Heidelberg hit by falling sales

Hard times look set to continue for Heidelberg with further drop in sales.

In its first quarter results, incoming orders were up on the previous quarter's figure of EUR 474 million at EUR 550 million and appear to be stabilising at a low level. They were 52 per cent down on the figure for the same quarter the previous year, which was boosted by the drupa trade show (previous year: EUR 1.151 billion).

As a result of the global slump in demand in the industry, the Heidelberg group's order backlog at June 30, 2009 was 53 per cent below the previous year's value of EUR 1.298 billion at EUR 616 million.

"Incoming orders stabilised slightly in the first quarter compared with recent months, providing an initial indication that the downturn is leveling out. However, we still need to wait and see how things develop," said CEO of Heidelberg, Bernhard Schreier (pictured).

In the first three months of the financial year, the Heidelberg Group generated sales amounting to EUR 514 million; 22 per cent lower than the EUR 657 million achieved in the first quarter of the previous year. The operating result excluding special items was EUR -63 million in the period under review (previous year: EUR -35 million). The net result in the first quarter was EUR -69 million (previous year: EUR -39 million).

Heidelberg achieved some success in limiting the outflow of funds from free cash flow compared to the same quarter the previous year through active control of working capital and savings on investments. As a result, the free cash flow improved to EUR -29 million (previous year: EUR -211 million), largely due to a further cutback in inventory levels.

"Our package of cost-cutting measures is proceeding according to plan," said company CFO, Dirk Kaliebe. "In the first three months of the financial year, we achieved a further reduction in personnel costs compared to the previous year, cut inventory levels, lowered research and development expenditure, and cut back significantly on investments. These savings contribute to compensating the impact falling sales are having on the result.”

Around half of the 5,000 job cuts announced by Heidelberg have already been achieved or firmly agreed through socially acceptable measures. To make further savings, the company is continuing to make use of short-time work throughout Germany.

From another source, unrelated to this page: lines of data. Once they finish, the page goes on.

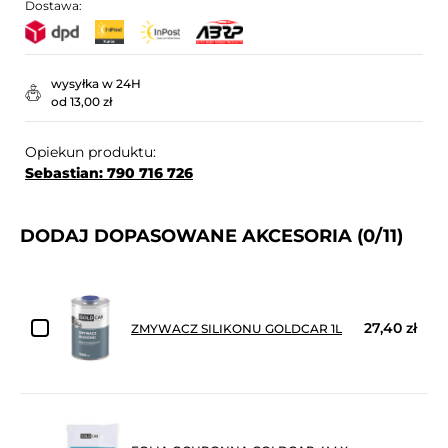
Dostawa:
wysyłka w 24H
od 13,00 zł
Opiekun produktu:
Sebastian: 790 716 726
DODAJ DOPASOWANE AKCESORIA
(0/11)
27,40 zł
ZMYWACZ SILIKONU GOLDCAR 1L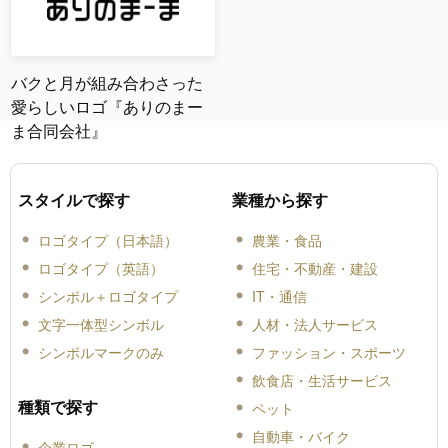
バクと月が組み合わさった
愛らしいロゴ『ありのまー
ま合同会社』
スタイルで探す
業種から探す
ロゴタイプ（日本語）
農業・食品
ロゴタイプ（英語）
住宅・不動産・建設
シンボル＋ロゴタイプ
IT・通信
文字一体型シンボル
人材・法人サービス
シンボルマークのみ
ファッション・スポーツ
飲食店・生活サービス
種類で探す
ペット
自動車・バイク
企業ロゴ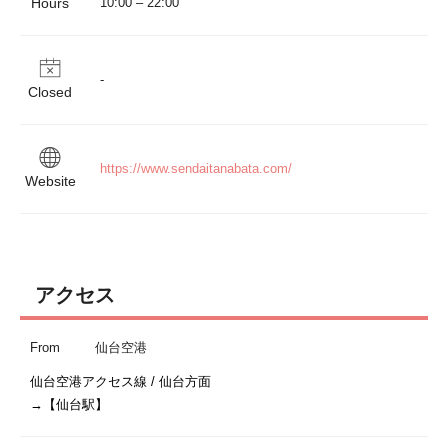
Hours
Closed
https://www.sendaitanabata.com/
Website
アクセス
From
仙台空港
仙台空港アクセス線 / 仙台方面
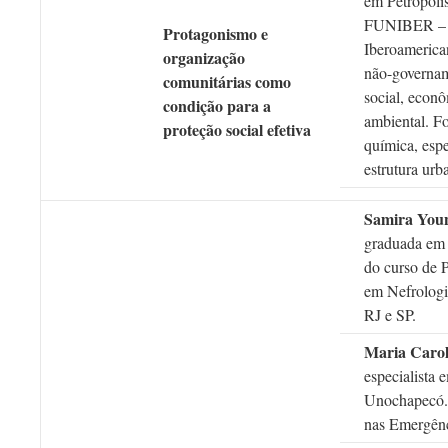
em Petrópolis
FUNIBER – F
Protagonismo e
Iberoamerica
organização
não-governam
comunitárias como
social, econô
condição para a
ambiental. F
proteção social efetiva
química, espe
estrutura urb
Samira You
graduada em 
do curso de
em Nefrologi
RJ e SP.
Maria Carol
especialista 
Unochapecó.
nas Emergên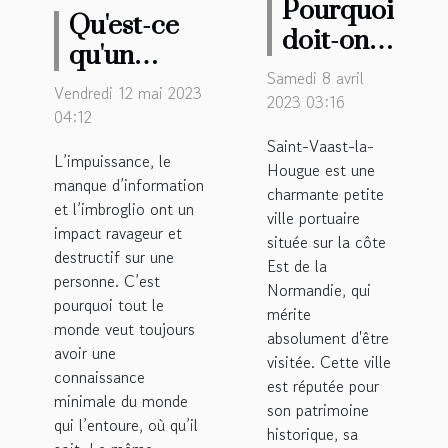
Pourquoi
Qu'est-ce
doit-on
qu'un
visiter la
Samedi 8 avril
annuaire
Vendredi 12 mai 2023
ville de
2023 03:16
des
04:12
Saint-
préfectures
Saint-Vaast-la-
Vaast-la-
L’impuissance, le
Hougue est une
?
manque d’information
Hougue
charmante petite
et l’imbroglio ont un
?
ville portuaire
impact ravageur et
située sur la côte
destructif sur une
Est de la
personne. C’est
Normandie, qui
pourquoi tout le
mérite
monde veut toujours
absolument d'être
avoir une
visitée. Cette ville
connaissance
est réputée pour
minimale du monde
son patrimoine
qui l’entoure, où qu’il
historique, sa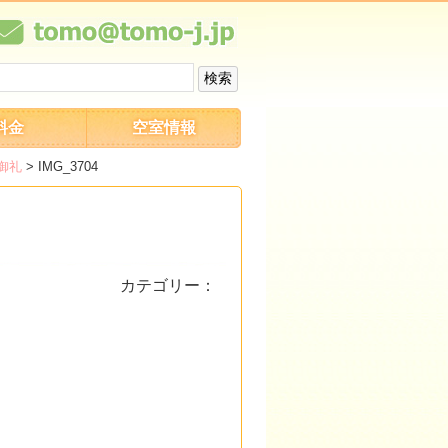
料金
空室情報
御礼
>
IMG_3704
カテゴリー：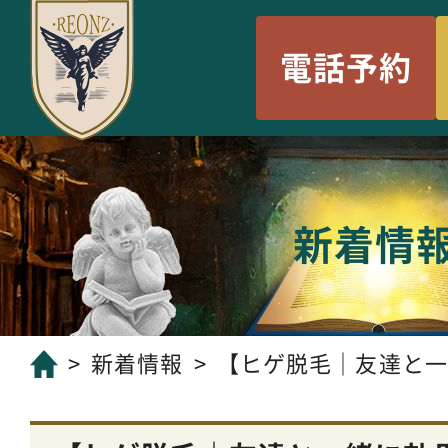
電話予約
新着情
新着情報
【ヒゲ脱毛｜友達と一緒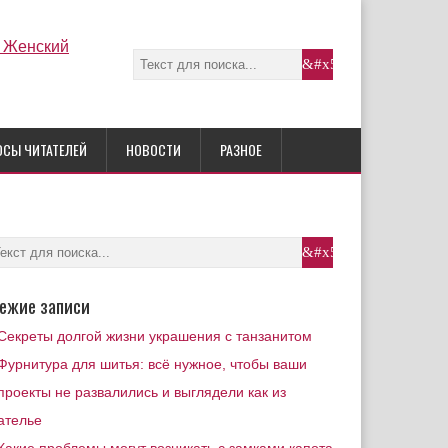
ОСЫ ЧИТАТЕЛЕЙ
НОВОСТИ
РАЗНОЕ
ежие записи
Секреты долгой жизни украшения с танзанитом
Фурнитура для шитья: всё нужное, чтобы ваши
проекты не развалились и выглядели как из
ателье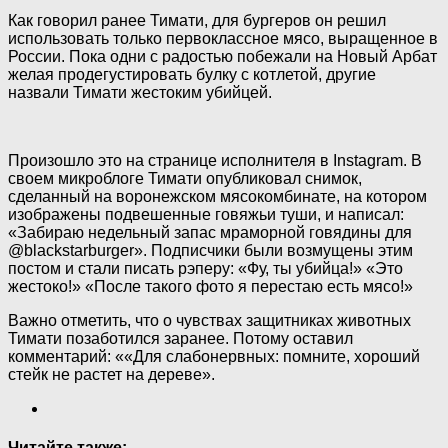
Как
говорил ранее Тимати, для бургеров он решил
использовать только первоклассное мясо, выращенное в
России. Пока одни с радостью побежали на Новый Арбат
желая продегустировать булку с котлетой, другие
назвали Тимати жестоким убийцей.
Произошло это на странице исполнителя в Instagram. В
своем микроблоге Тимати опубликовал снимок,
сделанный на воронежском мясокомбинате, на котором
изображены подвешенные говяжьи туши, и написал:
«Забираю недельный запас мраморной говядины для
@blackstarburger». Подписчики были возмущены этим
постом и стали писать рэперу: «Фу, ты убийца!» «Это
жестоко!» «После такого фото я перестаю есть мясо!»
Важно отметить, что о чувствах защитниках животных
Тимати позаботился заранее. Потому оставил
комментарий: ««Для слабонервных: помните, хороший
стейк не растет на дереве».
Читайте также: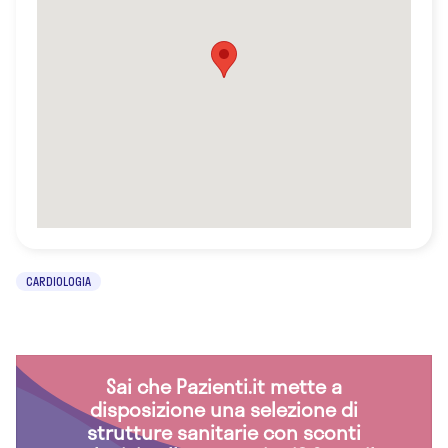
CARDIOLOGIA
Sai che Pazienti.it mette a
disposizione una selezione di
strutture sanitarie con sconti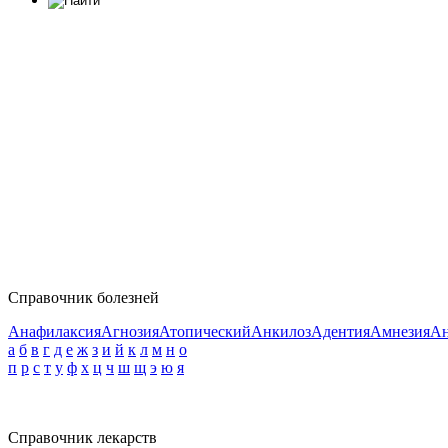
Справочник болезней
Анафилаксия
Агнозия
Атопический
Анкилоз
Адентия
Амнезия
Ан
а
б
в
г
д
е
ж
з
и
й
к
л
м
н
о
п
р
с
т
у
ф
х
ц
ч
ш
щ
э
ю
я
Справочник лекарств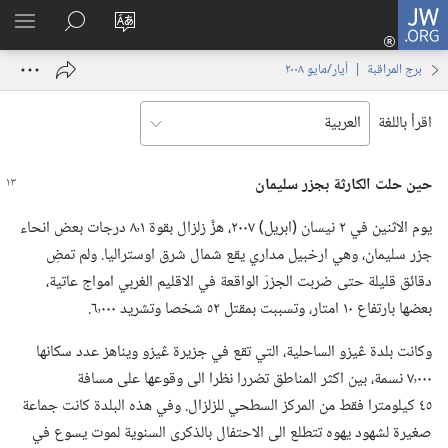
JW.ORG
تسجيل
تغيير
البحث
اظهر
الدخول
لغة
في
القائم
(يفتح
برج المراقبة | ‏‎أيار/مايو‏ ‏‎٢٠٠٨‏
الموقع
JW.‎ORG
نافذة
جديدة)
اقرأ باللغة
حين حلت الكارثة بجزر سليمان
يوم الاثنين في ٢ نيسان (‏ابريل)‏ ٢٠٠٧،‏ هزَّ زلزال بقوة ٨٬١ درجات بعض انحاء
جزر سليمان،‏ وهي ارخبيل مداري يقع شمال شرق اوستراليا.‏ ولم تمضِ
دقائق قليلة حتى ضربت الجزرَ الواقعة في الاقليم الغربي امواج عاتية،‏
بعضها بارتفاع ١٠ امتار،‏ وتسببت بمقتل ٥٢ شخصا وتشريد ٦٬٠٠٠.‏
وكانت بلدة ڠيزو الساحلية،‏ التي تقع في جزيرة ڠيزو ويناهز عدد سكانها
٧٬٠٠٠ نسمة،‏ بين اكثر المناطق تضررا نظرا الى وقوعها على مسافة
٤٥ كيلومترا فقط من المركز السطحي للزلزال.‏ وفي هذه البلدة كانت جماعة
صغيرة لشهود يهوه تتطلع الى الاحتفال بالذكرى السنوية لموت يسوع في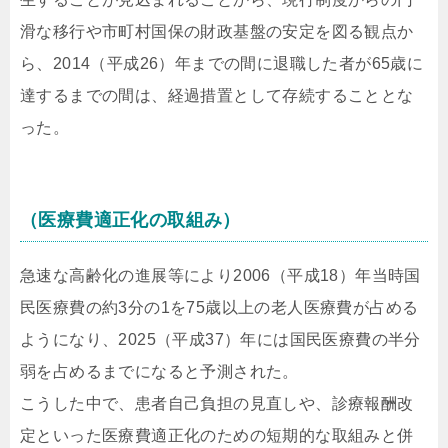
滑な移行や市町村国保の財政基盤の安定を図る観点か
ら、2014（平成26）年までの間に退職した者が65歳に
達するまでの間は、経過措置として存続することとな
った。
（医療費適正化の取組み）
急速な高齢化の進展等により2006（平成18）年当時国
民医療費の約3分の1を75歳以上の老人医療費が占める
ようになり、2025（平成37）年には国民医療費の半分
弱を占めるまでになると予測された。
こうした中で、患者自己負担の見直しや、診療報酬改
定といった医療費適正化のための短期的な取組みと併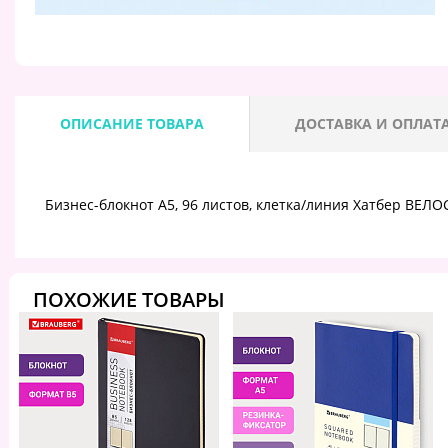
ОПИСАНИЕ ТОВАРА
ДОСТАВКА И ОПЛАТ
Бизнес-блокнот А5, 96 листов, клетка/линия Хатбер ВЕЛОС
ПОХОЖИЕ ТОВАРЫ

There is little sign of improvement Heidelberg expecting a negative result for financial year 2009/2010. Due to the persisting difficult economic conditions, Heidelberg is still predicting that sales for financial year 2009/2010 as a whole will be below the very low level of financial year 2008/2009. Although the cost-cutting measures already initiated will help the company lower the break-even level as quickly as possible, the sharp rise in refinancing costs, which also include the cost of the guarantees in the Economic Stimulus Package II, will weigh heavily on the financial result.